Interest is levied at 1% from the date on which tax was deductible to the date on which tax is actually deducted or 1.5% from the date on which tax was actually deducted to the date on which tax is actually paid. The Finance Act, 2012, has provided relief for default in tax deduction with effect from 1 July 2012.
When a tax payer fails to deduct tax at source wholly or partly, disallowance of expenditure under Section 40(a) (ia) is not attracted if the resident payee has furnished his return of income under Section 139 of the IT Act, has taken into account such sum for computing his total income and has paid tax due on the income declared by him in such return of income. The person who failed to deduct tax at source has to furnish to the assessing officer a certificate of a chartered accountant in Form 26A that the recipient has fulfilled these conditions.
In such cases, interest is payable at the rate of 1% from the date on which tax was deductible to the date of furnishing of return of income by the resident recipient. The relief has been extended to non resident recipient from the financial year 2019-20.
The Central Board of Direct Taxes clarified on 16 December 2013 that it cannot be held that the word ‘payable' occurring in Section 40(a) (ia) refers to only those cases where the amount is yet to be paid as at the end of the financial year and does not cover the cases where the amount is actually paid. Irrespective of whether the sum is payable or already paid, disallowance under Section 40(a) (ia) applies.

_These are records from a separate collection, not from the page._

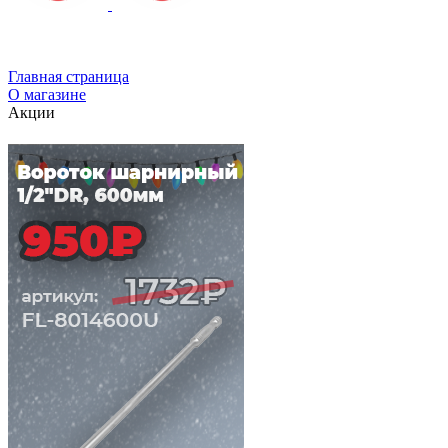
Главная страница
О магазине
Акции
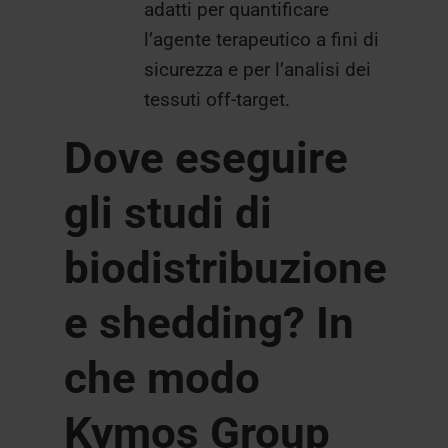
adatti per quantificare
l’agente terapeutico a fini di
sicurezza e per l’analisi dei
tessuti off-target.
Dove eseguire
gli studi di
biodistribuzione
e shedding? In
che modo
Kymos Group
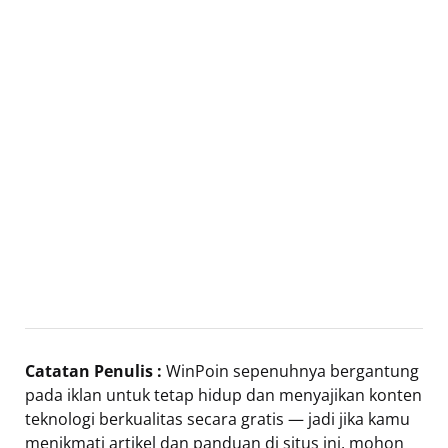
Catatan Penulis :
WinPoin sepenuhnya bergantung
pada iklan untuk tetap hidup dan menyajikan konten
teknologi berkualitas secara gratis — jadi jika kamu
menikmati artikel dan panduan di situs ini, mohon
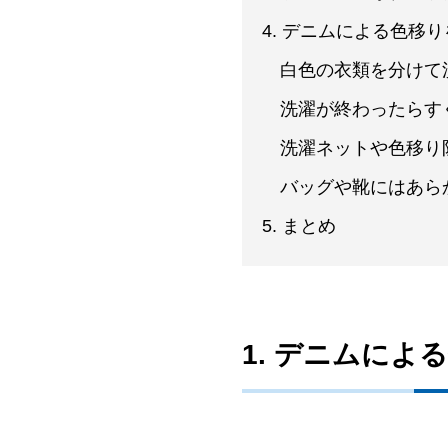
4. デニムによる色移
白色の衣類を分けて
洗濯が終わったらす
洗濯ネットや色移り
バッグや靴にはあら
5. まとめ
1. デニムに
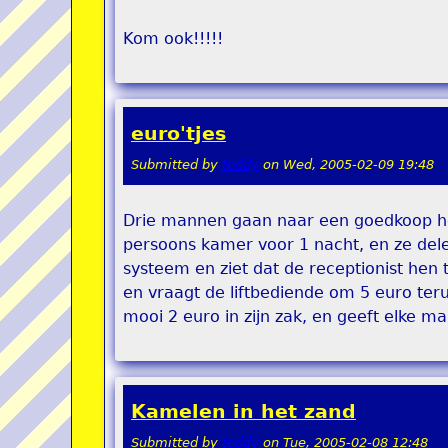
Kom ook!!!!!
euro'tjes
Submitted by
teddy
on
Wed, 2005-02-09 19:48
Drie mannen gaan naar een goedkoop hot
persoons kamer voor 1 nacht, en ze dele
systeem en ziet dat de receptionist hen 
en vraagt de liftbediende om 5 euro teru
mooi 2 euro in zijn zak, en geeft elke m
Kamelen in het zand
Submitted by
teddy
on
Tue, 2005-02-08 12:48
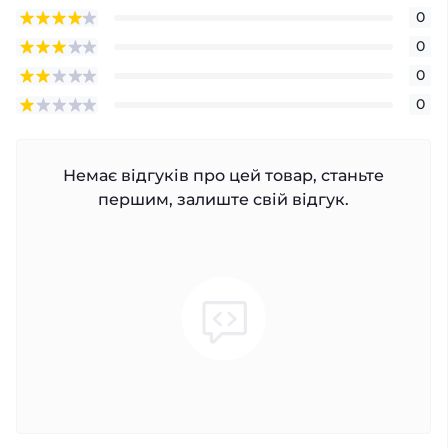
0
0
0
0
Немає відгуків про цей товар, станьте
першим, залиште свій відгук.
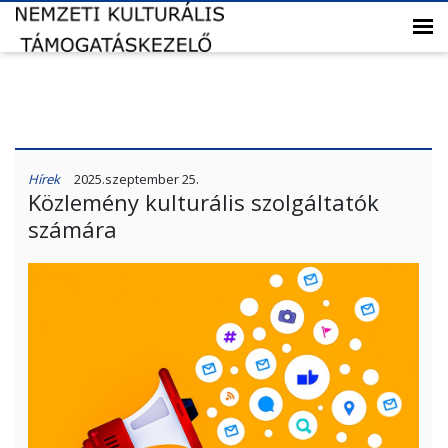
Hírek
2025.szeptember 25.
Közlemény kulturális szolgáltatók
számára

Provisions of Section 40(a) (ia) do not apply when there is shortfall in deduction of tax at source. Deduction of tax at a lower rate instead of at a higher rate will be considered as a mere difference of opinion. Hence, there will be no disallowance under Section 40(a) (ia) on this account.
The replies are only in the nature of guidelines. The tax counsellors and the publication are not responsible for any decision taken by readers on the basis of the same.